Required action – All lines from the top of the records below through the line holding "Rendered at 1241 by 1754 pixels.", and only those, should be printed exactly, minus the pictures.

(Document structure recognition data)
>>>

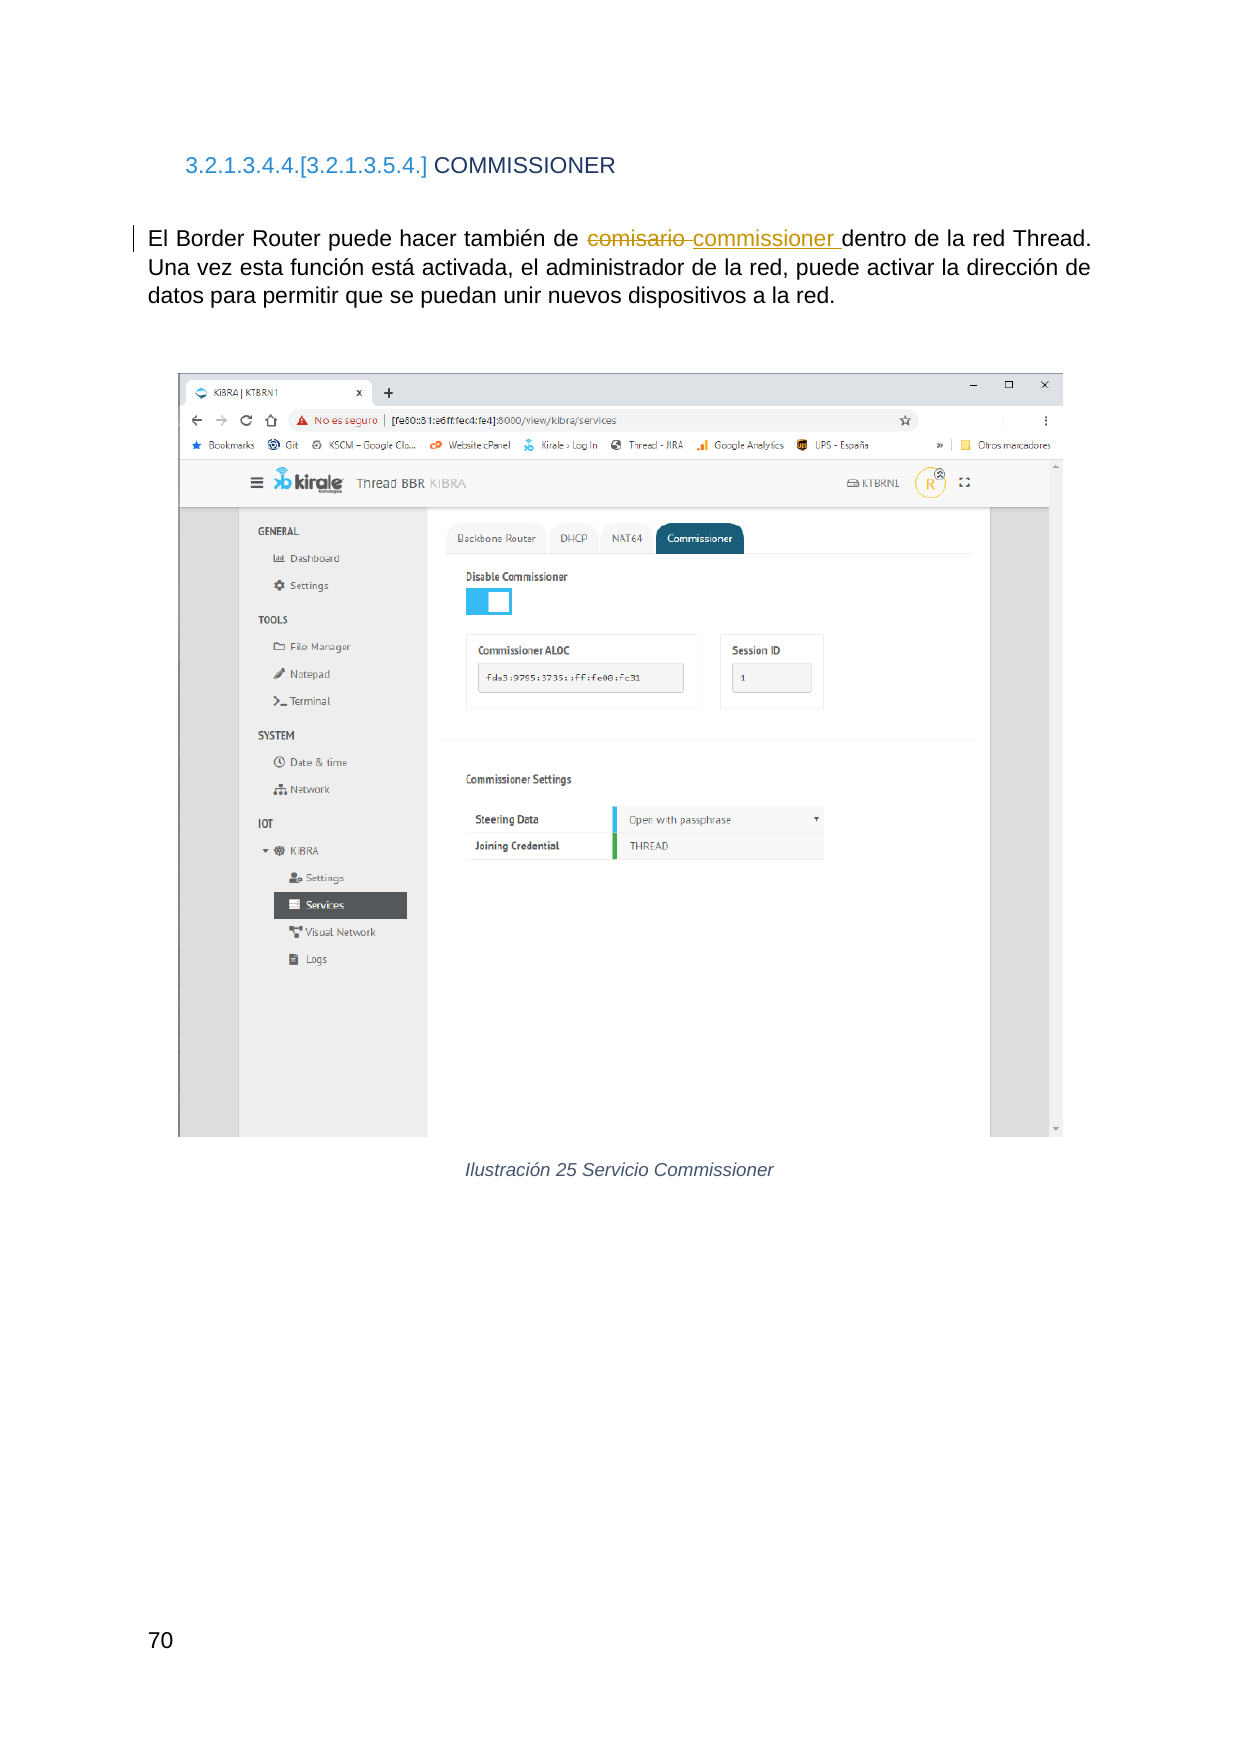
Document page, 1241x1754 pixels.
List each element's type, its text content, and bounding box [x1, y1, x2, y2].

picture [177, 372, 1063, 1139]
text Ilustración 24 Servicio Commissioner [148, 1159, 1092, 1181]
text El Border Router puede hacer también de dentro de la red Thread. Una vez esta función está activada, el administrador de la red, puede activar la dirección de datos para permitir que se puedan unir nuevos dispositivos a la red. [148, 225, 1092, 309]
subtitle COMMISSIONER [185, 152, 1092, 178]
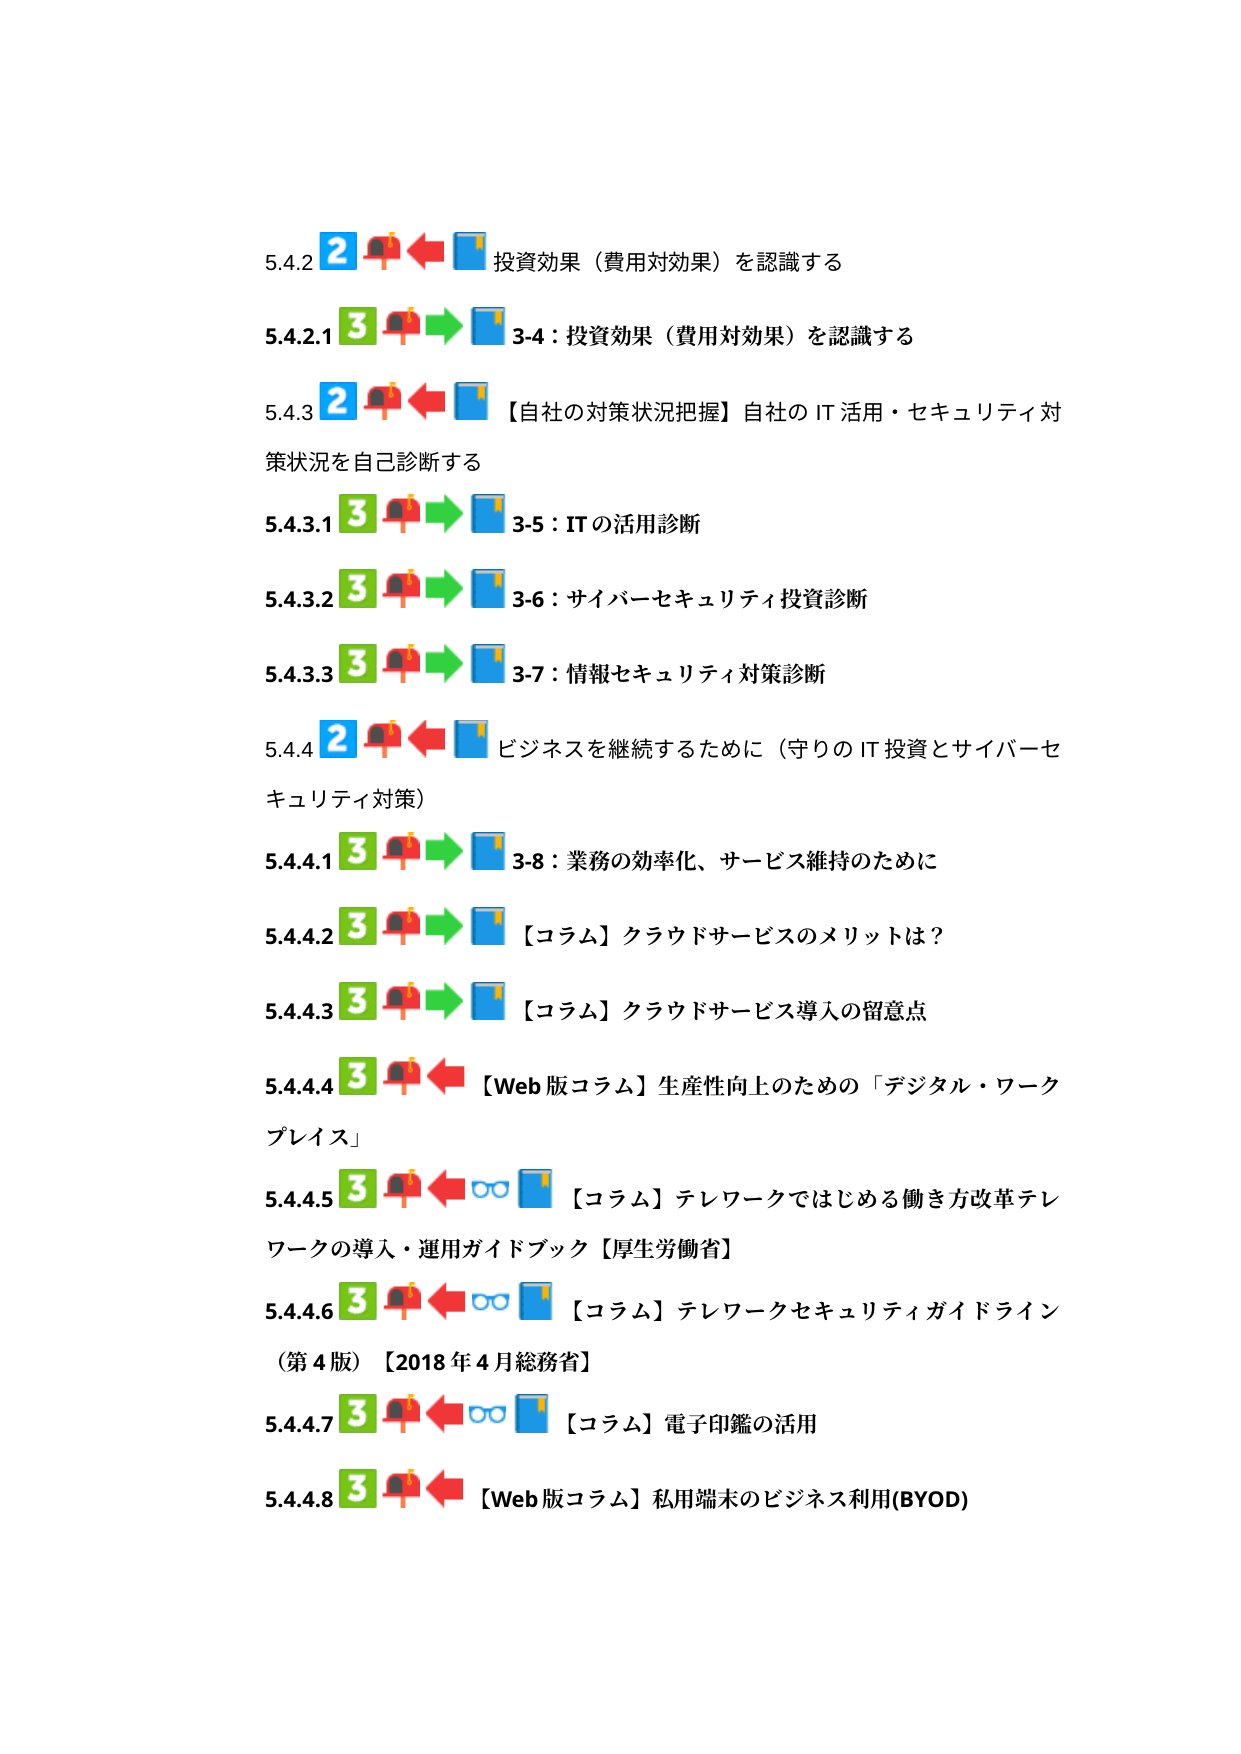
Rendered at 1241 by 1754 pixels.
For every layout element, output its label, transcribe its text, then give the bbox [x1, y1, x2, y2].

picture [427, 1282, 466, 1320]
picture [382, 494, 420, 533]
text 【コラム】電子印鑑の活用 [265, 1379, 1063, 1454]
picture [339, 1169, 377, 1208]
text 3-7：情報セキュリティ対策診断 [265, 629, 1063, 704]
text 【Web版コラム】私用端末のビジネス利用(BYOD) [265, 1454, 1063, 1529]
text ビジネスを継続するために（守りのIT投資とサイバーセキュリティ対策） [265, 704, 1063, 817]
text 3-4：投資効果（費用対効果）を認識する [265, 292, 1063, 367]
picture [468, 982, 507, 1020]
text 【コラム】クラウドサービス導入の留意点 [265, 967, 1063, 1042]
picture [468, 1394, 507, 1433]
picture [363, 720, 402, 758]
picture [426, 1057, 465, 1095]
text 投資効果（費用対効果）を認識する [265, 217, 1063, 292]
picture [382, 907, 420, 945]
picture [339, 1057, 377, 1095]
picture [472, 1282, 510, 1320]
picture [383, 1169, 421, 1208]
picture [339, 494, 377, 533]
picture [382, 1394, 420, 1433]
picture [406, 232, 444, 270]
picture [383, 1057, 421, 1095]
picture [339, 907, 377, 945]
picture [339, 1469, 377, 1508]
text 【Web版コラム】生産性向上のための「デジタル・ワークプレイス」 [265, 1042, 1063, 1154]
picture [382, 1469, 420, 1508]
picture [451, 382, 490, 420]
picture [339, 644, 377, 683]
picture [425, 907, 464, 945]
picture [382, 832, 420, 870]
picture [319, 232, 357, 270]
picture [407, 382, 445, 420]
picture [407, 720, 445, 758]
picture [339, 1282, 377, 1320]
picture [425, 569, 464, 608]
picture [468, 644, 507, 683]
picture [425, 832, 464, 870]
picture [339, 982, 377, 1020]
picture [363, 382, 402, 420]
picture [425, 982, 464, 1020]
picture [319, 720, 357, 758]
picture [427, 1169, 465, 1208]
picture [339, 307, 377, 345]
picture [382, 569, 420, 608]
picture [425, 494, 464, 533]
picture [451, 720, 490, 758]
picture [319, 382, 357, 420]
picture [339, 832, 377, 870]
picture [382, 307, 420, 345]
picture [468, 307, 507, 345]
picture [468, 832, 507, 870]
picture [339, 1394, 377, 1433]
text 3-6：サイバーセキュリティ投資診断 [265, 554, 1063, 629]
picture [468, 907, 507, 945]
picture [516, 1282, 554, 1320]
text 【自社の対策状況把握】自社のIT活用・セキュリティ対策状況を自己診断する [265, 367, 1063, 479]
picture [468, 569, 507, 608]
picture [468, 494, 507, 533]
picture [471, 1169, 510, 1208]
picture [339, 569, 377, 608]
picture [450, 232, 488, 270]
text 【コラム】テレワークではじめる働き方改革テレワークの導入・運用ガイドブック【厚生労働省】 [265, 1154, 1063, 1267]
picture [363, 232, 401, 270]
picture [425, 644, 464, 683]
picture [515, 1169, 554, 1208]
text 【コラム】テレワークセキュリティガイドライン（第4版）【2018年4月総務省】 [265, 1267, 1063, 1379]
picture [425, 307, 464, 345]
text 【コラム】クラウドサービスのメリットは？ [265, 892, 1063, 967]
picture [512, 1394, 550, 1433]
picture [382, 644, 420, 683]
picture [383, 1282, 421, 1320]
picture [425, 1469, 464, 1508]
picture [425, 1394, 464, 1433]
picture [382, 982, 420, 1020]
text 3-5：ITの活用診断 [265, 479, 1063, 554]
text 3-8：業務の効率化、サービス維持のために [265, 817, 1063, 892]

<<<

Exercise response –
Document page, 1241x1754 pixels.
List each element's type, its text content, and bounding box [x1, y1, x2, y2].

picture [177, 372, 1063, 1139]
text Ilustración 24 Servicio Commissioner [148, 1159, 1092, 1181]
text El Border Router puede hacer también de dentro de la red Thread. Una vez esta función está activada, el administrador de la red, puede activar la dirección de datos para permitir que se puedan unir nuevos dispositivos a la red. [148, 225, 1092, 309]
subtitle COMMISSIONER [185, 152, 1092, 178]
Rendered at 1241 by 1754 pixels.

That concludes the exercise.